Building a GitHub Client Without a GitHub Account

In the spirit of building what you use yourself, I built Quay. It’s a menu bar app that one-click syncs local folders with GitHub. I wanted an easy way to update my websites.

Now I don’t have a GitHub account anymore.

Quay app, a one-click sync to GitHub

Quay's menu bar panel: per-repo sync state, ahead/behind counts, CI badge, and a single Sync button.

Why a one-click sync app

The terminal is a very useful tool. Isn’t it surprising that we still use it in times of AI? Even Claude Code feels most capable in the terminal and not in a UI window that restricts his elbow room, he told me. And besides, we do not want to lose our chops, right? A little grep here, a sprinkle of rm there, et voilà!

Until I get thirsty and want to finish work. A commit turns into an expedition into the rebase man page. That’s the moment I want a menu bar item. Nobody watching? One click. Quay pushes. The folder’s on GitHub. Vercel deploys. Cheers!

Quay is around 7 MB of native code, runs only as a menu bar item, blocks anything larger than 50 MB before staging, and refuses to push any file matching a secrets-pattern list (.env, .env.*, *.pem, *.key, id_rsa, *_rsa, *.p12, *.pfx). It shells out to the same git binary that ships with Xcode.

I wrestled with Apple’s sandbox, endured three App Store rejections, and got my GitHub account suspended.

A sandboxed app walks into /usr/bin/git

Inside a sandbox, an app starts with nothing. Each thing it wants to touch – a file, the network, a binary on disk – has to be granted explicitly.

A sandboxed app shelling out to git sounds straightforward. It isn’t. /usr/bin/git doesn’t actually exist on modern macOS – at least not as git. The file at that path is a 118 KB xcrun shim. It looks at its argv[0], finds the matching tool in the active Command Line Tools or Xcode developer directory, and execs it. xcrun cannot run inside an App Sandbox: every invocation fails with xcrun: error: cannot be used within an App Sandbox. So Quay is a Git client that, by default, cannot call git.

The fix is to bypass the shim. Platform.resolveGitPath() checks /Library/Developer/CommandLineTools/usr/bin/git first (the standalone CLT install), then falls back to /Applications/Xcode.app/Contents/Developer/usr/bin/git. If neither exists, onboarding prompts the system CLT installer via xcode-select --install and waits for the user to come back.

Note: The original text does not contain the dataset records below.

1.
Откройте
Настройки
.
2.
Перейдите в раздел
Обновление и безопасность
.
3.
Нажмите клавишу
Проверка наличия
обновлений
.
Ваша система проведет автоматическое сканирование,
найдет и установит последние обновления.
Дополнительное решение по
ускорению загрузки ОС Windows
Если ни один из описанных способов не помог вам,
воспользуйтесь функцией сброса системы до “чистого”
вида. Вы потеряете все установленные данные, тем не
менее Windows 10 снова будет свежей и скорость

The shim cannot run. Fix: locate the real CLT binary and call it directly. With the real binary in place, git fetch against a private repo hangs forever. Git needs to ask for a username, and the only mechanism it knows – interactive prompt on a tty – finds no tty. So it waits, patiently, indefinitely. Fix: GIT_TERMINAL_PROMPT=0, set on every Process. Git will now fail loudly when it would have asked, instead of hanging silently. Now, every authenticated operation fails with “could not read Username for https://github.com”. Fix: supply one via an environment variable and an external helper script that lives only for the duration of the call.

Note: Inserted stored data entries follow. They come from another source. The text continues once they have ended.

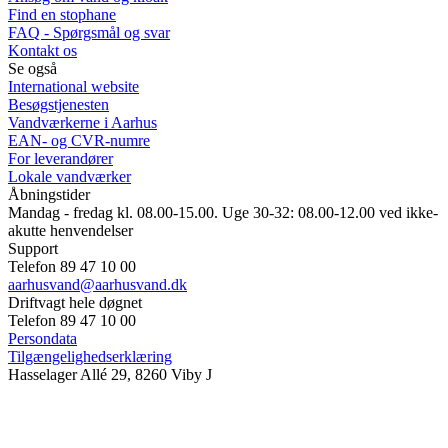
Find en stophane
FAQ - Spørgsmål og svar
Kontakt os
Se også
International website
Besøgstjenesten
Vandværkerne i Aarhus
EAN- og CVR-numre
For leverandører
Lokale vandværker
Åbningstider
Mandag - fredag kl. 08.00-15.00. Uge 30-32: 08.00-12.00 ved ikke-
akutte henvendelser
Support
Telefon 89 47 10 00
aarhusvand@aarhusvand.dk
Driftvagt hele døgnet
Telefon 89 47 10 00
Persondata
Tilgængelighedserklæring
Hasselager Allé 29, 8260 Viby J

Please not another rejection

Apple rejected Quay three times. Not because the reviewers found an issue in Quay. But because they never got to test it at all.

Apple’s rejection: “We are unable to successfully access all of the app … we need a demo account (Access Token) to verify all of the app features and functionality.” My bad. Create one, resubmit.

Quay’s primary onboarding flow is OAuth Device Flow, the obvious choice for a sandboxed Mac app. No client_secret to protect, no callback URL to register, browser handoff via NSWorkspace.shared.open(url), polling at the interval GitHub returns. But GitHub’s implementation of Device Flow includes device verification. A sign-in from an unfamiliar machine triggers a 2FA challenge against the account’s primary device – typically the user’s phone. For a real user, that is exactly right. For an App Store reviewer signing in to a demo account from a machine the account has never seen, it is a closed door. Fix: instead of OAuth, provide a personal access token in the App Store Connect review notes.

The third rejection was easy to fix. A ⏻ glyph not recognised as Quit was replaced with a labelled “Quit” text button. Accepted. Quay is in the App Store!

I can’t use it anymore

Because my personal GitHub account was suspended. No explanation given, no response from support. My guess is that the pattern of authentication testing during Device Flow development tripped GitHub’s automated abuse detection. I’ll never know. The account is still suspended.

I built Quay, a one-click sync to GitHub. But I don’t have a GitHub account anymore.